The web is evolving everyday. If you don’t evolve with it, you will not survive. Sooner or later your competition is going to make the necessary changes to evolve with the times.
A good way to evolve your website is to get feedback from your visitors. Remember, it doesn’t matter what you want, it’s all about what your visitors want.

Have a marketing plan

I know this sounds dumb, but a lot of people don’t think about driving traffic to their website until they launch it. When I launched Advice Monkey, within the first few months, no more than a 1000 visitors came to the website. To solve this problem I hired a few Internet marketing firms, and most of them didn’t drive more traffic, all they did was take my money and run.
Before you launch your company, have a marketing plan. Figure out how you are going to create buzz right when you launch your company and how you are going to continually grow it. Most importantly don’t take the easy way out by paying a good Internet marketing company, do the marketing yourself. You can do this by:
1.      Optimizing your website for search engines.
2.    Creating a viral  website.
3.    Asking bloggers to blog about your website.

Simplicity is the ultimate sophistication

To compete with my competition I added all of the features they had plus more. I thought if I had more features, sooner or later people would start using Advice Monkey.

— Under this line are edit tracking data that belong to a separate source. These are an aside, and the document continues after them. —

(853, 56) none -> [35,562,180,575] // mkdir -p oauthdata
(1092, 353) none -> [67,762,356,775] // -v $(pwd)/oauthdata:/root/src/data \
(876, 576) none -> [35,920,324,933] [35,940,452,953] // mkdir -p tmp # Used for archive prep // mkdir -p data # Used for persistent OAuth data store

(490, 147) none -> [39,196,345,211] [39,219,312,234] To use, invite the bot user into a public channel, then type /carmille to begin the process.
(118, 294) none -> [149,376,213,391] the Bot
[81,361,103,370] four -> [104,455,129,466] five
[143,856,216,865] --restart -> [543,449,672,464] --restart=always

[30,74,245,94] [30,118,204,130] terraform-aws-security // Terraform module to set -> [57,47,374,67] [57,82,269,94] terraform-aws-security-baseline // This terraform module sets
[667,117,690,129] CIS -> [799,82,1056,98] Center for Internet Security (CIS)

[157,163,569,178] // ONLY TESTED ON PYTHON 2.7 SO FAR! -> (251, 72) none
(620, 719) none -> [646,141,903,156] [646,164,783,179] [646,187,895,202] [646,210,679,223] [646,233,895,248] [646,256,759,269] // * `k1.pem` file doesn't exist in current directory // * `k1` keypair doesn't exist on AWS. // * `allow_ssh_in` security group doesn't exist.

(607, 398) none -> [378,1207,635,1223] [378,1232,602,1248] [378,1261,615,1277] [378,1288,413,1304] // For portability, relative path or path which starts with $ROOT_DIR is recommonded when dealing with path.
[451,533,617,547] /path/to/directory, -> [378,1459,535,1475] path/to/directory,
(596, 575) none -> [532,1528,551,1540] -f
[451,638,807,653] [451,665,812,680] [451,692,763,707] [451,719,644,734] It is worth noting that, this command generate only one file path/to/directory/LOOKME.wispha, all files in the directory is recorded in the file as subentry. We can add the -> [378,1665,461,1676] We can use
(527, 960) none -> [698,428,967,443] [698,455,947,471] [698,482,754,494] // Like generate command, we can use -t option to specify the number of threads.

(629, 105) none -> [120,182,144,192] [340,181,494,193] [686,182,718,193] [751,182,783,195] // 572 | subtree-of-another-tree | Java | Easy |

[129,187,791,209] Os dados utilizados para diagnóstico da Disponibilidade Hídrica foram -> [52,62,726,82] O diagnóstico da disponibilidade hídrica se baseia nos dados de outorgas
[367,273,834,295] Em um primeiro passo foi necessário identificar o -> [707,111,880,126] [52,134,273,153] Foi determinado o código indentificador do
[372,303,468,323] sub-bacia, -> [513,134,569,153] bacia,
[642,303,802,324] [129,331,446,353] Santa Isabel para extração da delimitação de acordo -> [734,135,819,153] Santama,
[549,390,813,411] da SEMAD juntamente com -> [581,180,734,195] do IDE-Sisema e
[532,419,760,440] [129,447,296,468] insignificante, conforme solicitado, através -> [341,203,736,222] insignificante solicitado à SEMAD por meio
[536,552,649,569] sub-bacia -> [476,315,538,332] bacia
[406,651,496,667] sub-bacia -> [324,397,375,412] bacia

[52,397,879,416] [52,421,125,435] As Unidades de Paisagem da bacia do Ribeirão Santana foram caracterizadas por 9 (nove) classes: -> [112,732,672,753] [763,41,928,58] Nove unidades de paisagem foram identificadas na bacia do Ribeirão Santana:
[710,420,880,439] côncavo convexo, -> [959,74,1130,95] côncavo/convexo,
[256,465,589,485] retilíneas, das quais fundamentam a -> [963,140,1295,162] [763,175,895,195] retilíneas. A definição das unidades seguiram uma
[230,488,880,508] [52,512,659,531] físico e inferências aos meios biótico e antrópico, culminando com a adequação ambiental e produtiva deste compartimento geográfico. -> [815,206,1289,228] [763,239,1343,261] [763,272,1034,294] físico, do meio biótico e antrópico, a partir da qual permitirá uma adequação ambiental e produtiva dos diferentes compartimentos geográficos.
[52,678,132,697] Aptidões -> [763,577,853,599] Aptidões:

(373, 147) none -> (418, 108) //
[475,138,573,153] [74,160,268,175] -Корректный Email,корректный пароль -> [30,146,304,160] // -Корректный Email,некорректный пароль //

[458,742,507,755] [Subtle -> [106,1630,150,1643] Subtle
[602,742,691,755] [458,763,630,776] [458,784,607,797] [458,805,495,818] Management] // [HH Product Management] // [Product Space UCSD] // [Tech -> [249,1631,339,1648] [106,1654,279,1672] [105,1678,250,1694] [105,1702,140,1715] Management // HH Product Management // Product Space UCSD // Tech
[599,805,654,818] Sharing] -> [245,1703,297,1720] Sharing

The features made the site complicated and hard to use, which caused my traffic to drop.
Features can be great, but only add them to your website if they really help your visitors. There is nothing wrong with being the most simplistic and easy to use website on the web. Some of the most popular websites, such as Google, succeeded because they were the simpler solution.

Don’t be afraid of your competitors

The easiest way you can grow your website is by leveraging your competitors’ traffic and data. I leveraged other job boards by importing their job openings into my website. I also got them to add Advice Monkey on their partner’s page, which helped drive traffic.
The key with partnerships is that they have to be mutually beneficial. You want to reciprocate the same amount of value that you are receiving, if not more.
I didn’t start embracing my competitors until a year into the business. Don’t make the same mistake I did and try to partner up with as many related websites as you can from day 1.

Conclusion

Although I made a lot of mistakes with Advice Monkey, it still could have succeeded. The problem was, I didn’t learn from my mistakes. If I realized them when Advice Monkey was still around, I could have made the necessary changes to improve upon it.